Description of the task: Pictures in the data below are not part of the copy; transcribe everything else exactly.

─── Extracted entries ───

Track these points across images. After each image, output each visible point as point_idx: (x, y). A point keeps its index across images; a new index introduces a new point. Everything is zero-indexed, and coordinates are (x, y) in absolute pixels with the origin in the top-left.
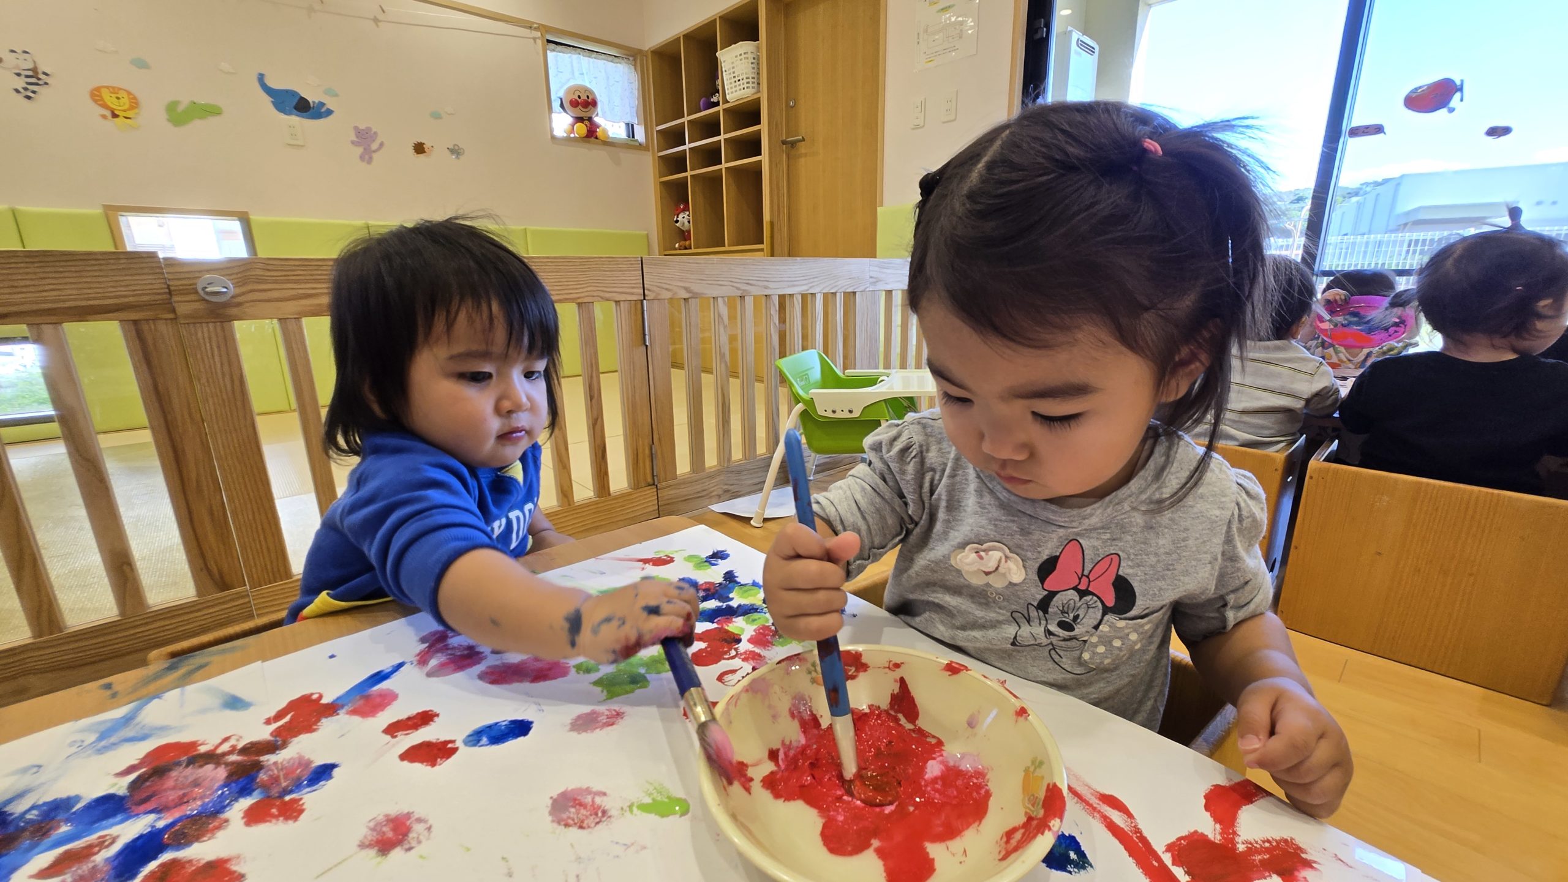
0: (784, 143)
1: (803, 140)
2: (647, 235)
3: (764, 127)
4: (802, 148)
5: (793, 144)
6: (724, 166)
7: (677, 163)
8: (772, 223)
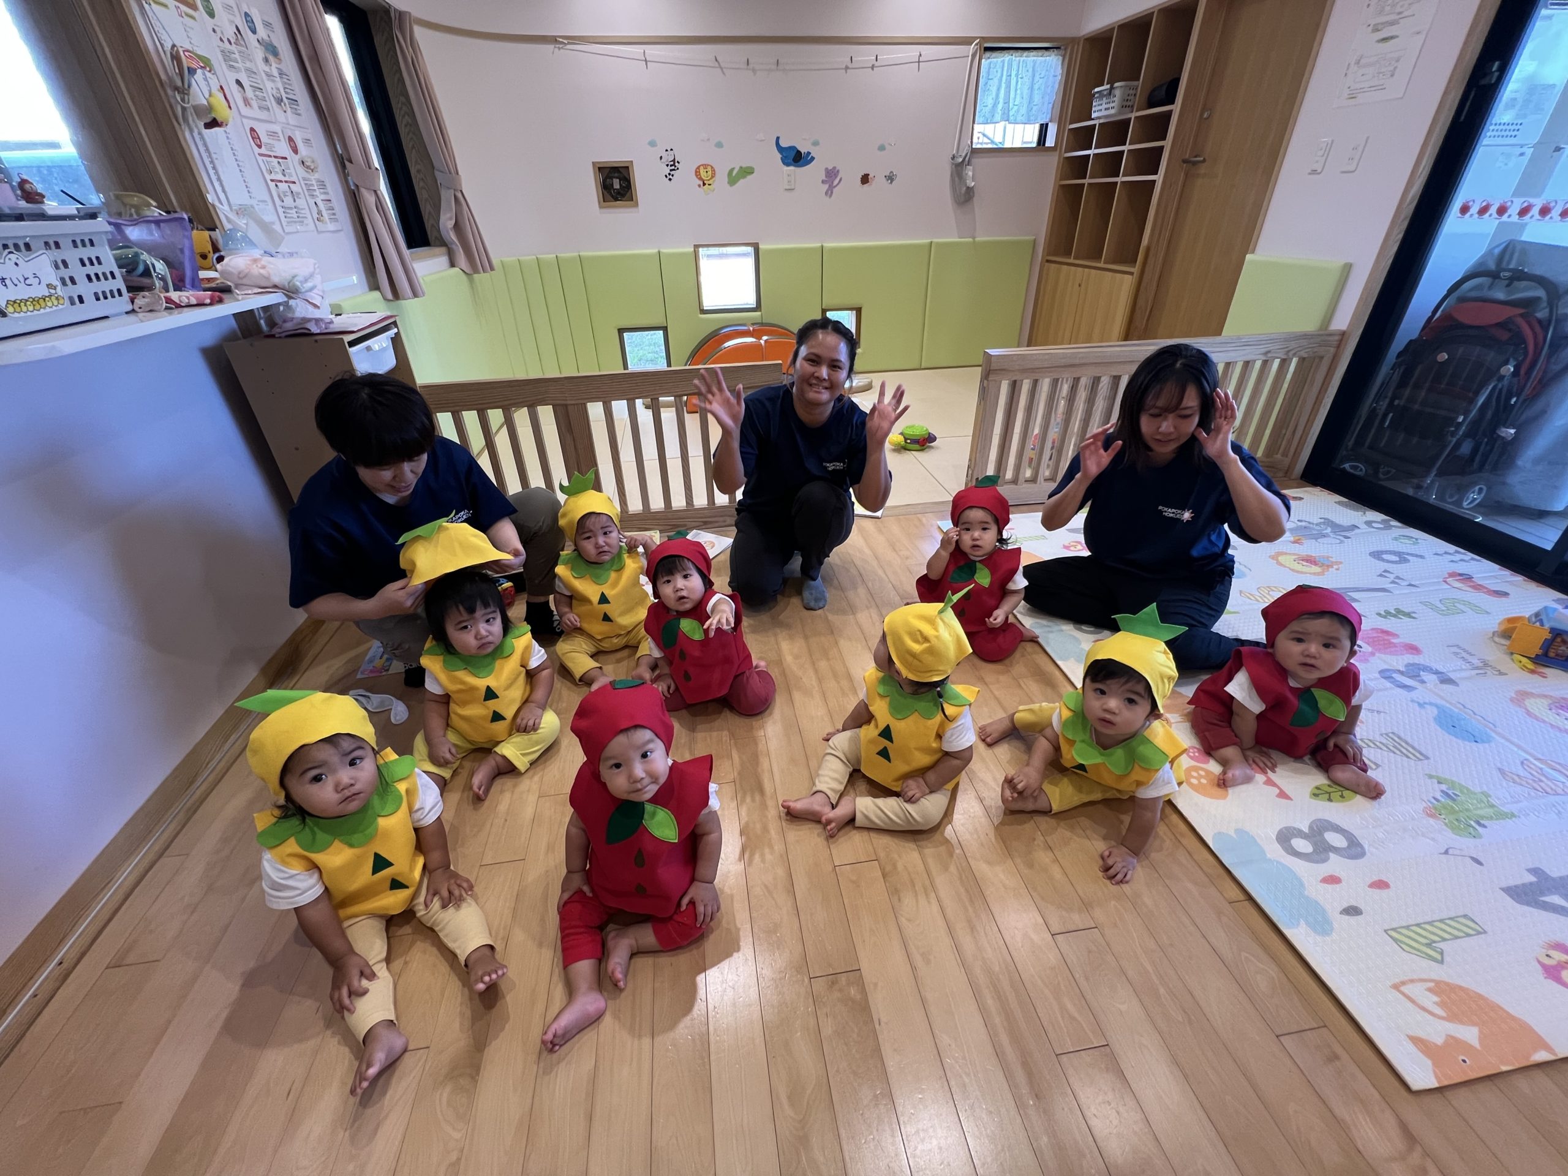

───

Task output:
Track these points across images. After each image, output each visible point as point_idx: (x, y). A point keeps its index across images; a new index introduces a new point. Everything is zero-indexed, and coordinates are (x, y) in absolute pixels with the origin in the top-left.
0: (784, 143)
1: (803, 140)
2: (647, 235)
3: (764, 127)
4: (802, 148)
5: (793, 144)
6: (724, 166)
7: (677, 163)
8: (772, 223)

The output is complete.